-- start Provided passage --
You are viewing a plain text version of this content. The canonical link for it is here.
Posted to users@spamassassin.apache.org by Robert Menschel <Ro...@Menschel.net> on 2004/09/21 05:30:34 UTC

Nightly Masscheck question

I've managed to get my nightly mass-check run operational.

I still need to work on my weekly --net enabled check -- haven't had one
of those complete yet, but the daily (local) mass-check runs to
completion successfully.

Just checking ... the mass-check process kicks off at 02:10 am PDT. It
runs for about 7 hours, finishing up this morning at 09:03 am PDT (09:13
if you count the rsync of results back to the server).

Is this a usual/acceptable elapsed execution time?  If everyone else's
mass-check runs in only 2-3 hours, then I'd like to know so I can find
out why mine takes so long.  If everyone else's takes the same ballpark,
then I'm happy with what it does.

Thanks for any feedback.

Bob Menschel




Re: Nightly Masscheck question

Posted by Theo Van Dinter <fe...@kluge.net>.
On Tue, Sep 21, 2004 at 12:12:51AM -0700, Robert Menschel wrote:
> 30k message, 15k ham and 15k spam, -j 2, --restart 500 (I don't bother
> with restarts on my personal mass-checks; do they help?).

Hrm.  Sorta?  ;)   I generally only use restart for net checks due to them
sometime getting "persnickety".  Over time, I've found that to be DCC getting
wedged.  For some reason, restarting the children periodically helped that.
restart is also useful if you find the mass-check children growing really
large, which can happen depending on your input message stream.

> Is Bayes a significant contributor to the nightly results, or would
> things work just as well if I turned it off?  What about the
> auto-whitelist function?

ah...  to start, I'd just leave them off.  we typically only do sets 0 and 1
for the nightly/weekly runs, and the AWL doesn't really help with that imo.
-- end Provided passage --
-- start Information supplied --
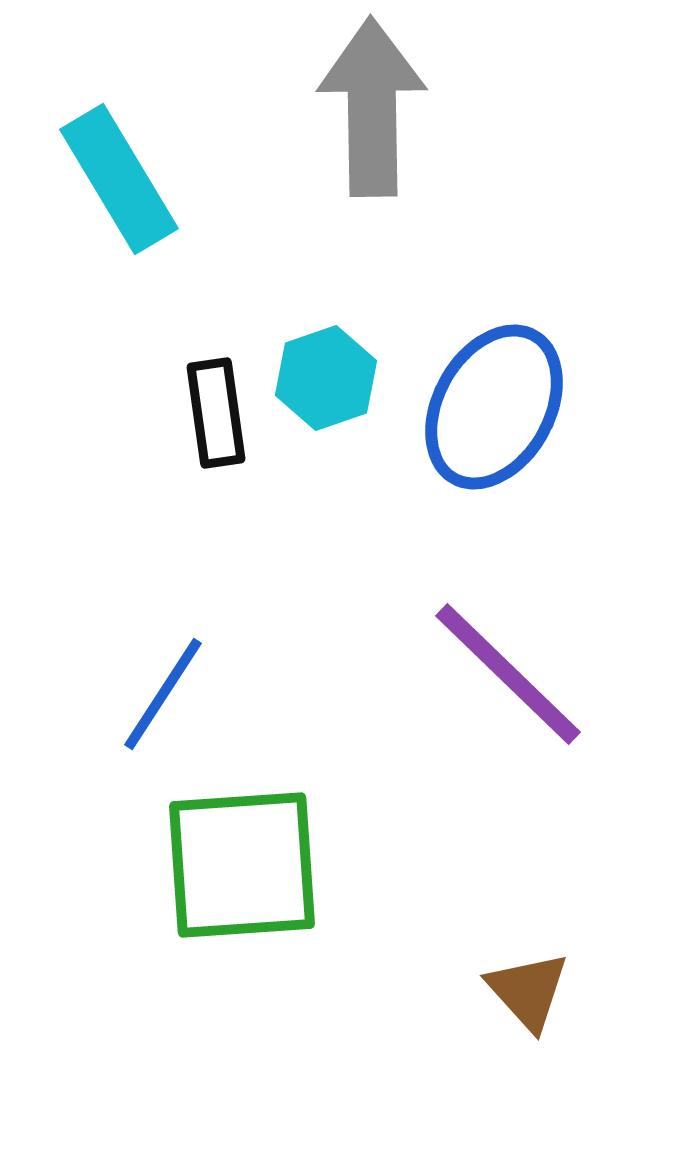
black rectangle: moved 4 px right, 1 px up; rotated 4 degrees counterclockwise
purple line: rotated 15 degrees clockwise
-- end Information supplied --
▶ [The tasks]
a) In the mass-check thread, what did Theo find was the cause of net checks getting "persnickety"?
b) Pick up the mass-check thread after its final sentence and keep writing.

▶ [Answers to the exercise]
a) DCC getting wedged.

b)
> FYI, I'll be documenting what I've done, and repeating it to make sure it
> works, and then will put this up on the SA Wiki as a how-to for doing
> nightly mass-checks under Cygwin.

great, thanks! :)

-- 
Randomly Generated Tagline:
Just put in another goto, and then it'll be readable.  :-)
              -- Larry Wall in <19...@wall.org>

Re[2]: Nightly Masscheck question

Posted by Robert Menschel <Ro...@Menschel.net>.
Hello Theo,

Monday, September 20, 2004, 8:44:56 PM, you wrote:

TVD> FWIW: I think this is a dev question, not a users question.

TVD> On Mon, Sep 20, 2004 at 08:30:34PM -0700, Robert Menschel wrote:
>> I've managed to get my nightly mass-check run operational.

TVD> :)  yea!

>> I still need to work on my weekly --net enabled check -- haven't had one
>> of those complete yet, but the daily (local) mass-check runs to
>> completion successfully.

TVD> FWIW: I've found I need to disable DCC.  It works fine in my normal workload,
TVD> but dies under heavy mass-check load.

I'll try that for this coming weekend.  I'm also trying to get rbldnsd
working to speed up the SURBL tests.

>> Just checking ... the mass-check process kicks off at 02:10 am PDT. It
>> runs for about 7 hours, finishing up this morning at 09:03 am PDT (09:13
>> if you count the rsync of results back to the server).

TVD> So 2:10 PDT is 9:10 GMT (I think that's right), finishing up at
TVD> ~16:00PDT.

Correct.

>> Is this a usual/acceptable elapsed execution time?  If everyone else's
>> mass-check runs in only 2-3 hours, then I'd like to know so I can find
>> out why mine takes so long.  If everyone else's takes the same ballpark,
>> then I'm happy with what it does.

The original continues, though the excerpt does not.